-- Records shown follows --

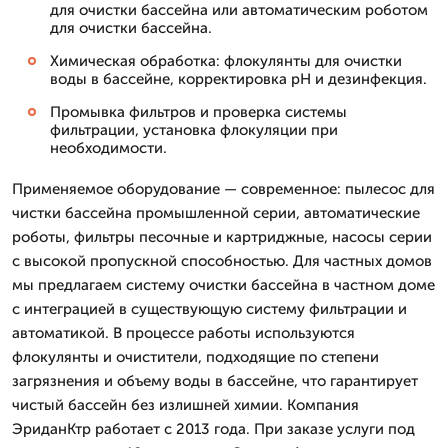
для очистки бассейна или автоматическим роботом
для очистки бассейна.
Химическая обработка: флокулянты для очистки
воды в бассейне, корректировка рН и дезинфекция.
Промывка фильтров и проверка системы
фильтрации, установка флокуляции при
необходимости.
Применяемое оборудование — современное: пылесос для
чистки бассейна промышленной серии, автоматические
роботы, фильтры песочные и картриджные, насосы серии
с высокой пропускной способностью. Для частных домов
мы предлагаем систему очистки бассейна в частном доме
с интеграцией в существующую систему фильтрации и
автоматикой. В процессе работы используются
флокулянты и очистители, подходящие по степени
загрязнения и объему воды в бассейне, что гарантирует
чистый бассейн без излишней химии. Компания
ЭриданКтр работает с 2013 года. При заказе услуги под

-- Records shown concluded --

→ Exercise directions
Please write every line above out exactly as given, except for any pictures.

→ Exercise solution
для очистки бассейна или автоматическим роботом
для очистки бассейна.
Химическая обработка: флокулянты для очистки
воды в бассейне, корректировка рН и дезинфекция.
Промывка фильтров и проверка системы
фильтрации, установка флокуляции при
необходимости.
Применяемое оборудование — современное: пылесос для
чистки бассейна промышленной серии, автоматические
роботы, фильтры песочные и картриджные, насосы серии
с высокой пропускной способностью. Для частных домов
мы предлагаем систему очистки бассейна в частном доме
с интеграцией в существующую систему фильтрации и
автоматикой. В процессе работы используются
флокулянты и очистители, подходящие по степени
загрязнения и объему воды в бассейне, что гарантирует
чистый бассейн без излишней химии. Компания
ЭриданКтр работает с 2013 года. При заказе услуги под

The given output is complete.